At Hankerson's front door, Gail wearing a navy baseball hat atop her baldhead could not resist a grin and giggle reminiscent of their innocent years together in kindergarten and elementary school.
"Look at you!" an estatic Martin gasped in happiness, as she entered Hankerson's mother's home taking in her friends wide smile, illuminating a beautiful face that shown beneath a totally bald and shiny head.
The two women collapsed into each other's arms with a long embrace of joy.
Martin shared with Hankerson that she just marked a treasured milestone. As she told Gillen, "I am proud to say that I am still here after 50 years, and I'm happy to be here and I just feel that God has put me here and let me stay here even though he's taking me through some difficult battles but I do believe that he has me here so that I can make a difference."
Hankerson emerges from her bedroom with a surprise gift for Martin. A handsome ivy green scarf that elicits glee from Martin. " Teach me" Martin implores her childhood friend, who tenderly wraps the scarf around Martin's baldhead, lacing and knotting it in a regal silhouette.
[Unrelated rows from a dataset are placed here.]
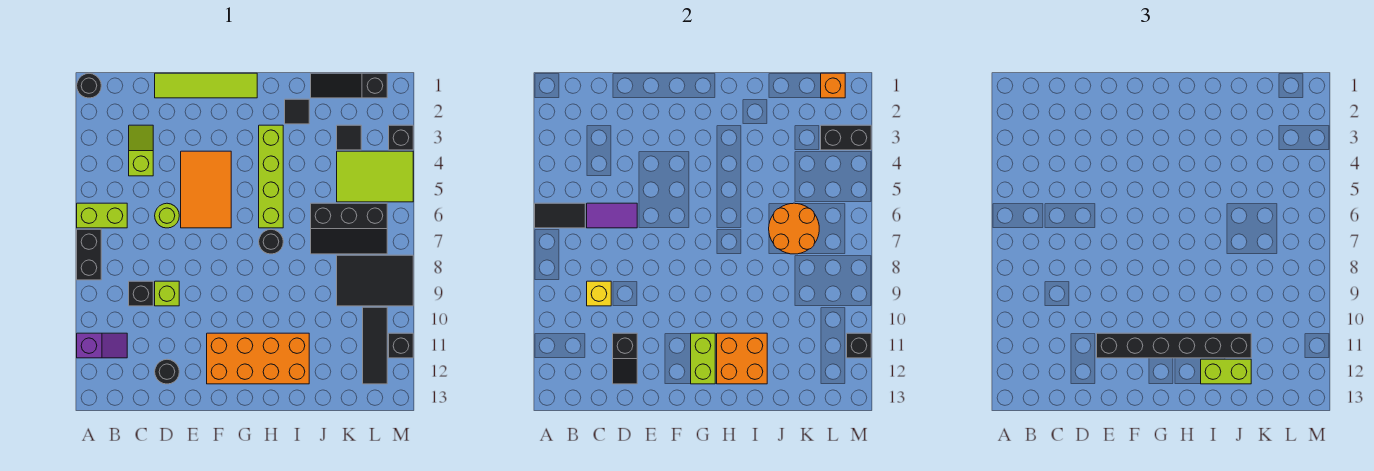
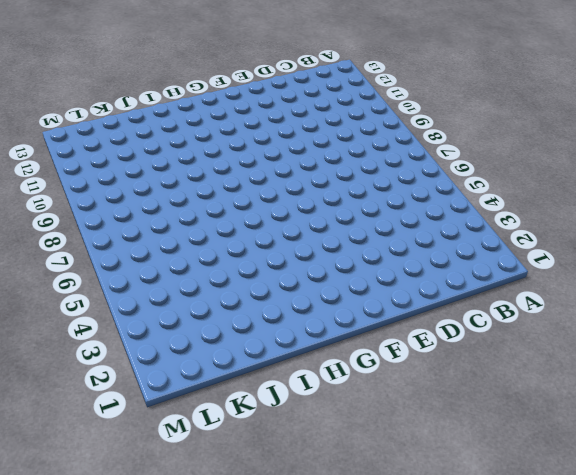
none -> black 1x1 round brick [77,73,101,98]
none -> lime 1x2 brick [77,203,127,228]
none -> black 1x2 brick [77,229,101,280]
none -> purple 1x2 slope [77,333,127,358]

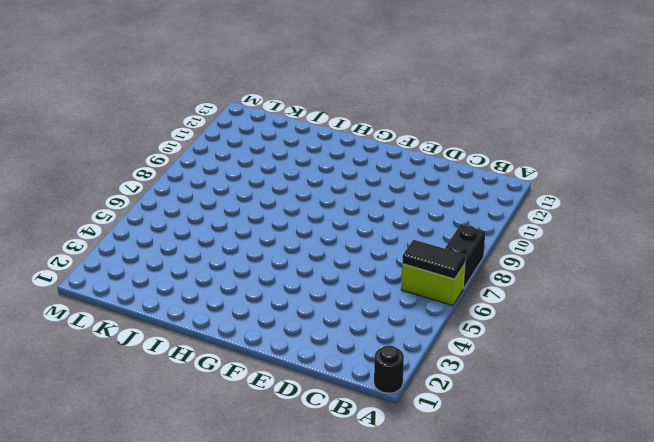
none -> purple 1x2 slope [77,333,127,358]
none -> lime 1x2 slope [129,125,153,176]
none -> black 1x1 brick [129,281,153,306]
none -> lime 1x4 tile [155,73,257,98]

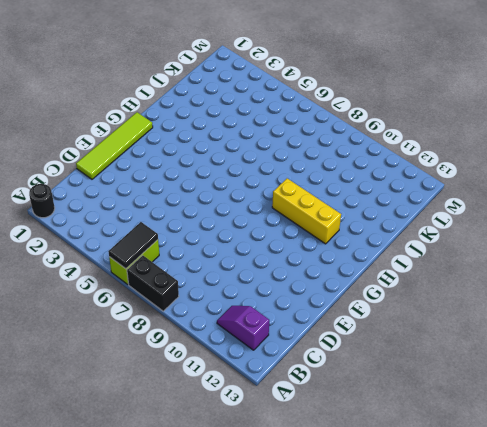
purple 1x2 slope [217,306,269,350] -> purple 1x2 slope turned to [77,333,127,358]
yellow 1x3 brick [272,178,341,244] -> orange 2x4 brick [207,333,309,384]
none -> lime 1x2 slope [129,125,153,176]
none -> black 1x1 brick [129,281,153,306]
none -> lime 1x1 round brick [155,203,179,228]
none -> lime 1x1 brick [155,281,179,306]

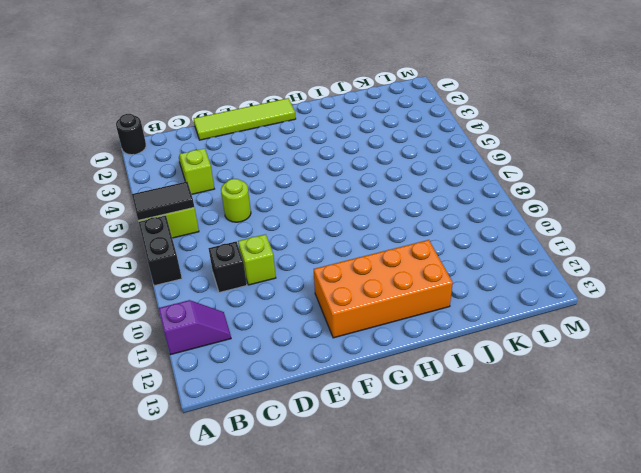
none -> black 1x1 round brick [155,359,179,384]
none -> orange 2x3 tile [181,151,231,228]
none -> lime 1x4 brick [259,125,283,228]
none -> black 1x1 round brick [259,229,283,254]

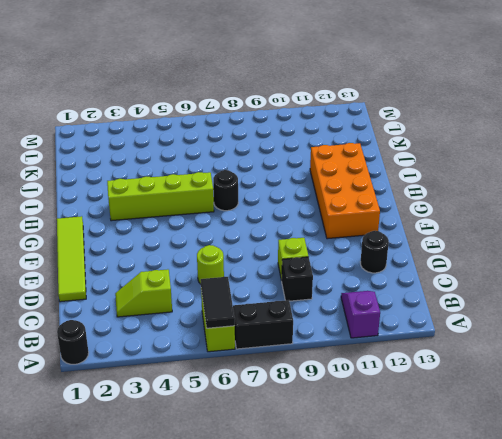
none -> orange 2x3 tile [181,151,231,228]
none -> black 1x1 tile [285,99,309,124]
none -> black 1x3 slope [311,73,387,98]
none -> black 2x3 slope [311,203,387,254]

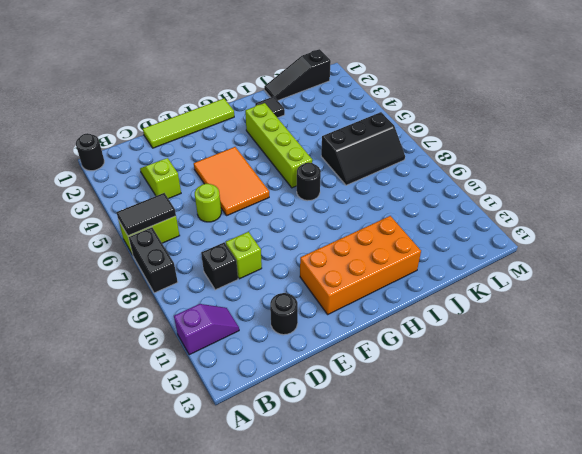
none -> black 1x1 tile [337,125,361,150]
none -> lime 2x3 tile [337,151,413,202]
none -> black 2x3 tile [337,255,413,306]
none -> black 1x3 tile [363,307,387,384]

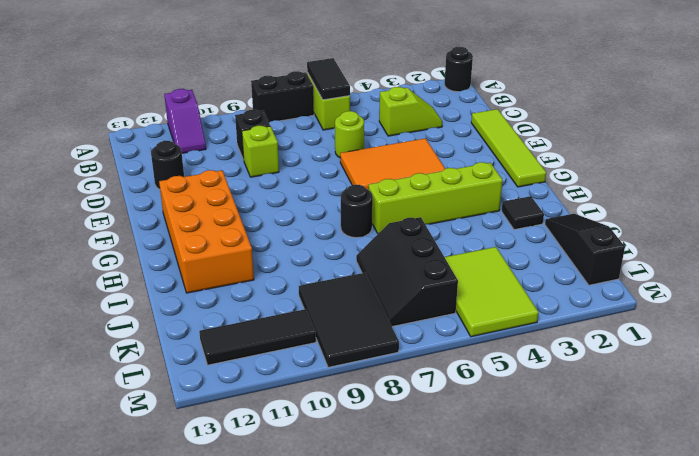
none -> black 1x1 tile [337,125,361,150]
none -> black 1x1 brick [389,125,413,150]
none -> black 1x1 brick [389,333,413,358]
none -> purple 1x2 tile [587,203,637,228]

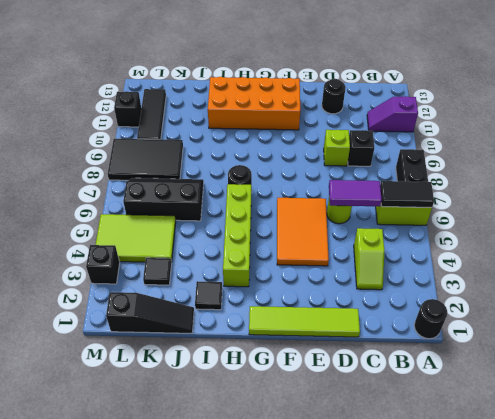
none -> yellow 1x1 brick [587,281,611,306]
none -> black 1x2 slope [613,333,637,384]
none -> lime 1x2 brick [691,333,715,384]
none -> orange 2x2 brick [717,333,767,384]

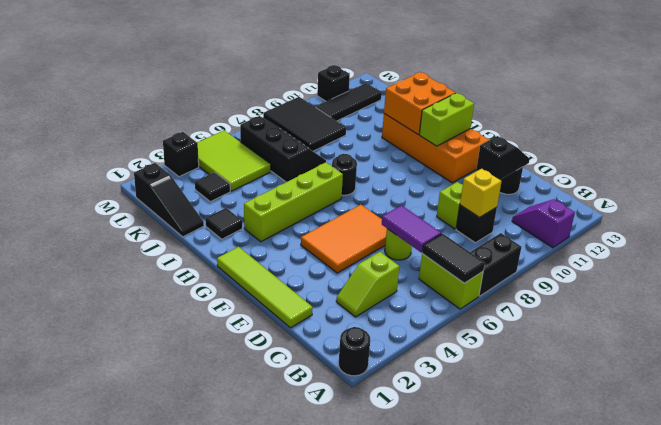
none -> orange 2x2 round brick [769,203,819,254]
none -> orange 1x1 brick [821,73,845,98]
none -> black 1x2 brick [821,125,871,150]
none -> black 1x1 brick [847,333,871,358]

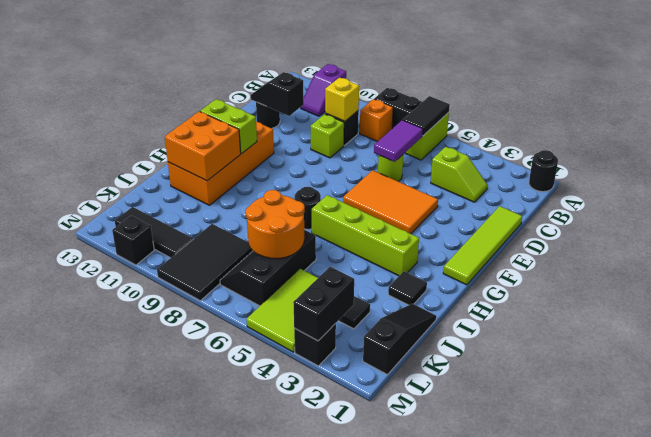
orange 1x1 brick [360,99,393,142] -> orange 1x1 brick moved to [821,73,845,98]
none -> black 1x1 brick [847,333,871,358]
none -> black 1x6 brick [1097,333,1251,358]
none -> lime 1x2 brick [1201,359,1251,384]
" We are overcomers" Hankerson exudes as both women fall into each other, hugging as best friends, melding into one force of strength and compassion.
"We are not going to let it go away, because there's too many people's lives that have been impacted by this, there's too many lives that need to be saved," said Martin. "The word needs to be out, because maybe there's somebody out there that will go and get some type of testing or do something that can maybe change the outcome of their life and that they wont have to fight this fight that Brenda and I have to fight"
Given the State of Florida's interest in testing mangos from Hinton's property, CBS4 brought a mango from the tree on the Martin property to a South Florida laboratory to be tested for heavy metals. We await the results.